How about an approach like the one below that doesn't require additional dependencies?
_words_re = re.compile(r"([a-zA-ZÀ-ž]+['][a-zA-ZÀ-ž]{1,2}|[a-zA-ZÀ-ž]+)|([{][^}]+[}]|[^a-zA-ZÀ-ž{}]+)")
words = _words_re.findall(text)
clean_text = [get_arpabet(word[0], dictionary)
if ((word[0] != '') and random.random() < p_arpabet) else word[1]
for word in words]
@rafaelvalle In my limited knowledge, the nltk approach would be easier to modify when training on a different language, though(Just adding language='language_name'
as an argument to word_tokenize()
). But this one is better, otherwise.
Right, one problem with NLTK is that it will break if arpabet is passed as input, e.g.:
text = "{L AO1 NG} {N EH1 R OW0} Rooms -- One thirty-six feet, Six Twenty Three feet,"
@rafaelvalle The point where the modification is made, is entered only when there is no ARPAbet remaining in the text
variable; I guess.
NLTK internally uses regexes only,if there's only a single line in input, I think. See here and here. But those regexes are language agnostic. And cover more general cases. So we can make your regex language-agnostic too.
Also, I think, it should have been
sequence += text_to_sequence(m.group(1), cleaner_names, dictionary, p_arpabet)
here.
Since we probably need to find pronunciation of the words in 1-st group, from the ARPAbet dictionary too. Shall I open a PR/Issue ?
@rafaelvalle
I've recently updated the repo to account for the cases discussed here, including arpabet input in text and text surrounded by punctuations. https://github.com/NVIDIA/mellotron/commit/b44dc8a172206722eeac4dd7e169e0537af7f7a3
@rafaelvalle I still don't think that the following code
word = _words_re.findall(_clean_text(m.group(1), cleaner_names))
if len(word):
sequence += _symbols_to_sequence(word[0][1])
sequence += _arpabet_to_sequence(m.group(2))
is searching for words in the first group, in the dictionary.

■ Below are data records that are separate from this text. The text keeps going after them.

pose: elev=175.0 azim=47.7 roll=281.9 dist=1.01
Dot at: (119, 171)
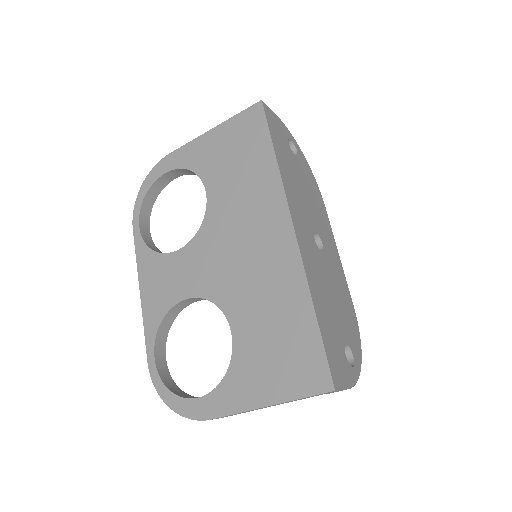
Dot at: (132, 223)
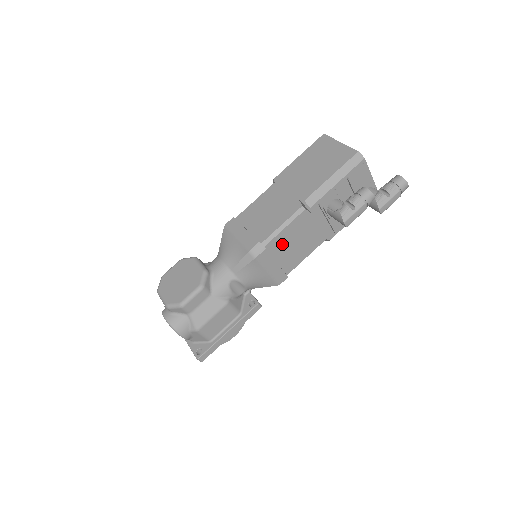
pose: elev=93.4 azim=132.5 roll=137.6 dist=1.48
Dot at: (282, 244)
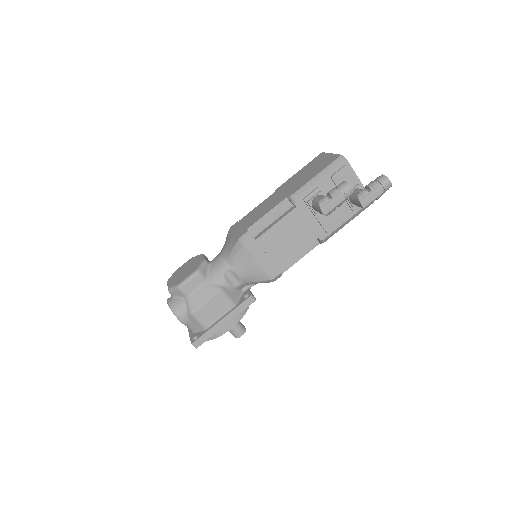
Dot at: (270, 235)
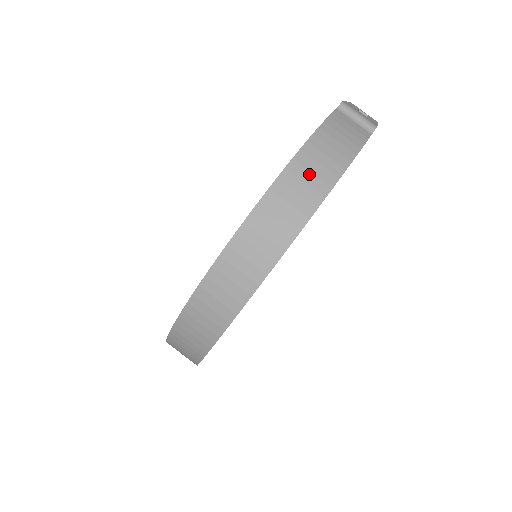
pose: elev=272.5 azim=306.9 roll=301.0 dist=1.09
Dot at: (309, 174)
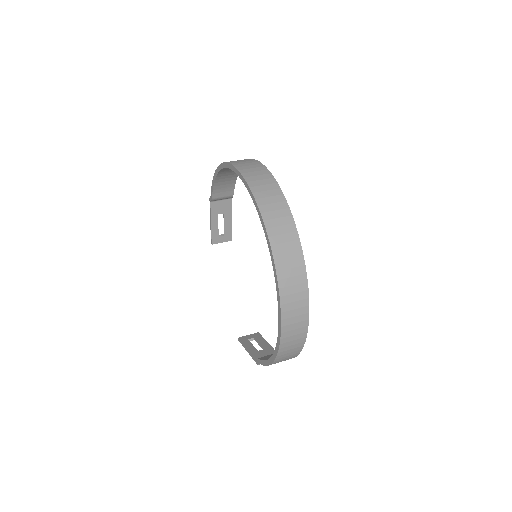
Dot at: occluded
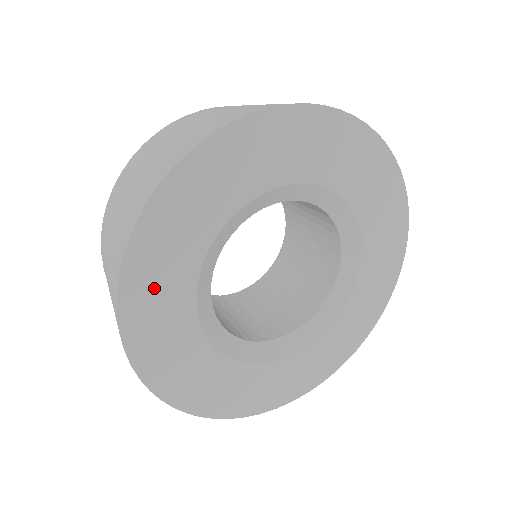
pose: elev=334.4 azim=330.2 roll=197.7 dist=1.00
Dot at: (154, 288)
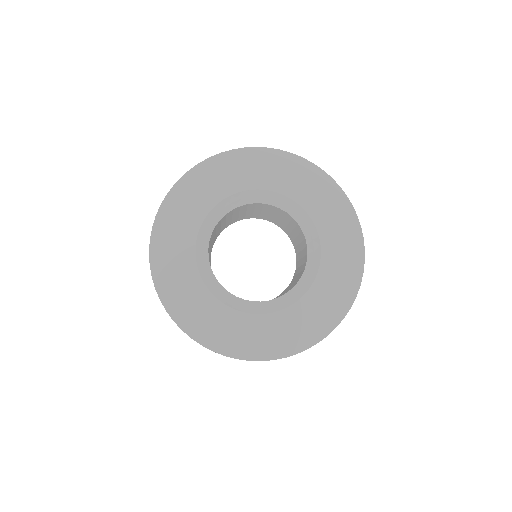
Dot at: (170, 241)
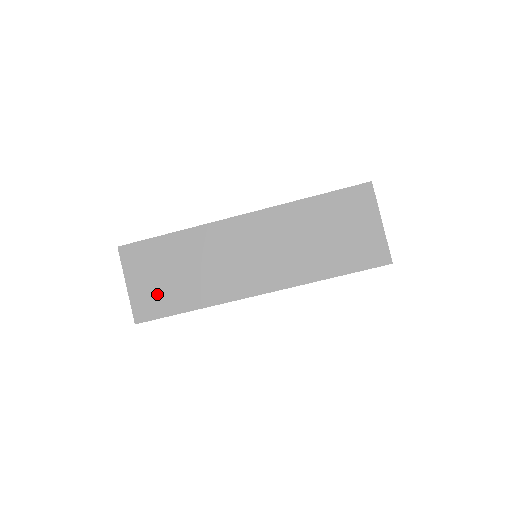
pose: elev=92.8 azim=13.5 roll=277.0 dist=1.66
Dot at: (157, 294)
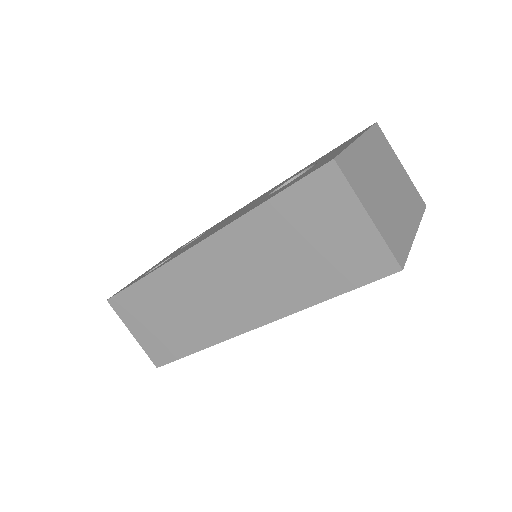
Dot at: (160, 340)
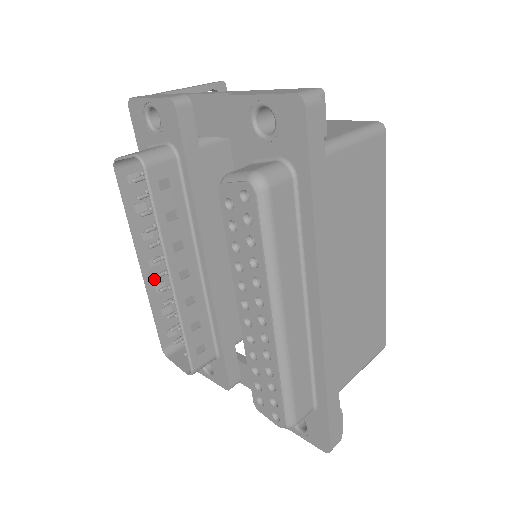
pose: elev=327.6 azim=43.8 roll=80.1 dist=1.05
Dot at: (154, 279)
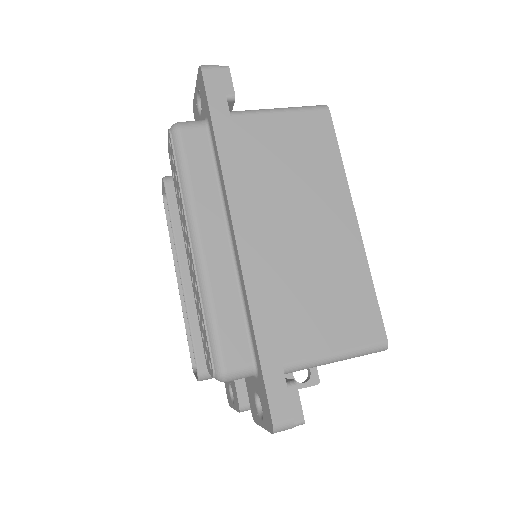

Am I wrong ? What am I missing ?
Yes, thank your for observing that. I'll update the code soon. Code is updated.
Thank you so much @rafaelvalle . All your work is very beautiful :)
@Jeevesh8 Thank you for leading this discussion! The problem has been solved. Thus, I close this issue.
@Jeevesh8 thank you for your kind words. Please share your work if you use any of our work!
@sungjae-cho Thank you for opening the pr first ! :smile: Yes, I sure will @rafaelvalle . :+1:
The previous line uses
split
by splitting blanks, to get a list of words from a character string. With this approach, words concatenated with punctuation are considered a word, which results in the out-of-vocabulary problem for the CMU dictionary. I got the following sentence below with the previous implementation."{L AO1 NG} {N EH1 R OW0} {R UW1 M Z} -- {W AH1 N} thirty-six feet, {S IH1 K S} {T W EH1 N T IY0 TH R IY2} feet, {AH0 N D} {DH AH0} {EY1 T TH} eighteen,"
So, I suggest to use the NLTK tokenizer to split punctuation from words.